Nos feux nous appartiennent : c’est un livre plein de respirations que propose Marine Lanier, invitant notre regard à vagabonder sur nombre de pages blanches, et de doubles pages blanches , comme des fondus au blanc ou des silences au milieu d’images très organiques, saturées d’une force sourde, à la fois brute et douce.
Le rythme est aussi donné par l’alternance de vues lointaines de paysages (l’Arménie…) et de vues plus resserrées de nature, voire de gros plans (un détail de crâne, un portrait, ou la main blessée d’un vigneron par exemple).
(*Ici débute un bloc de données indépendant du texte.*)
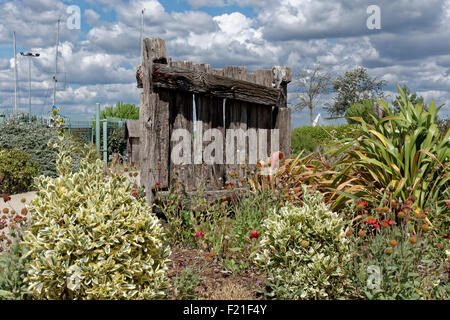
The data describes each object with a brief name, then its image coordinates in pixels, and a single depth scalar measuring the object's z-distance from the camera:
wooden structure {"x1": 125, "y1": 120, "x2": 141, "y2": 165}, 16.42
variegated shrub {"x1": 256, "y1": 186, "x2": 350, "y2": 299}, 3.29
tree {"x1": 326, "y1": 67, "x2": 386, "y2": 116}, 34.74
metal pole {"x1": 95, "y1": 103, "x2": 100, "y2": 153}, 15.56
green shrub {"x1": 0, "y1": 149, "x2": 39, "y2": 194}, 9.59
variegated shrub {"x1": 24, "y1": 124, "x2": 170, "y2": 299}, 2.77
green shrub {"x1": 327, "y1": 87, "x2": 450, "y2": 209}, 4.82
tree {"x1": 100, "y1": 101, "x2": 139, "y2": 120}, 20.97
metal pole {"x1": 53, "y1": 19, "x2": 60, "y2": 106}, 23.09
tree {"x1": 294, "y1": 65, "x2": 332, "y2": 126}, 30.03
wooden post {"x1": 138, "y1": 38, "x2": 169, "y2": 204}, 5.19
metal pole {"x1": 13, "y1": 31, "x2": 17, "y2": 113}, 25.66
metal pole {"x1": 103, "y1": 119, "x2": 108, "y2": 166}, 15.79
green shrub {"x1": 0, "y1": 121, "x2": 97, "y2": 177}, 10.87
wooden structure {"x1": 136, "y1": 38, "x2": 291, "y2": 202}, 5.21
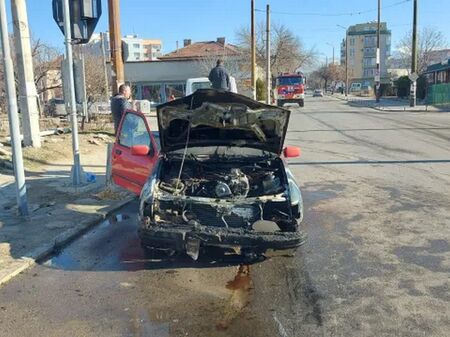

La mise en page est dépouillée, à l’instar des images. Ce travail photographique a été accompli méticuleusement, à l’aide d’une chambre grand format. Le style documentaire auquel recourt la jeune femme ne doit pas occulter le fait que toute photographie est avant tout une construction mentale et non un strict constat objectif… Car les images de Marine Lanier procèdent d’un lent processus d’élaboration, dont la force symbolique s’enracine dans une longue mythologie familiale ; la photographe est issue d’une famille de cinq générations de paysagistes et d’horticulteurs. Ses clichés sont habités par la présence sensuelle, essentielle mais jamais rassurante, des principaux éléments primitifs et intemporels que sont bien sûr la végétation, mais aussi l’eau en mouvement, la glace, l’air, le feu… Des éléments à la fois éternels et en perpétuelle métamorphose.
Face aux images de brasiers, et au portrait de son frère maculé de suie, on songe au court récit de Construire un feu de Jack London (1907) : « Accroupi dans la neige, il tirait des branchettes du fouillis de bois mort et les posait directement sur la flamme. Il savait qu’il ne pouvait risquer un échec. Quand il fait soixante-quinze degrés au-dessous de zéro, on ne peut pas échouer dans sa première tentative de construire un feu. »
Mais le feu est ici au contraire, loin de la solitude du héros malheureux de London, de l’aveu même de la photographe, l’élément rituel qui unit le « clan » : « élément catalyseur à forte charge symbolique, [le feu] doit être entendu ici comme figure de ralliement. […] On se tient en silence, hypnotisés par la hauteur des flammes. Au-delà des joies, des drames, du temps qui passe, des récits antiques, des mots qui s’arrachent eux-mêmes à la vie. Tout se déroule dans l’immédiateté de l’élément. »
Le livre se conclut par une nouvelle d’Emmanuelle Pagano (auteure notamment des romans L’absence d’oiseaux d’eau, 2010 ou Nouons-nous, 2013). « Grandir comme un arbre » offre un contrepoint littéraire des plus judicieux qui file la métaphore de l’homme-arbre, coriace comme ses racines profondes et secrètes. Les deux récits, photographiques et littéraires, semblent nourris par la même sève séculaire et primordiale, la dimension familiale de la transmission.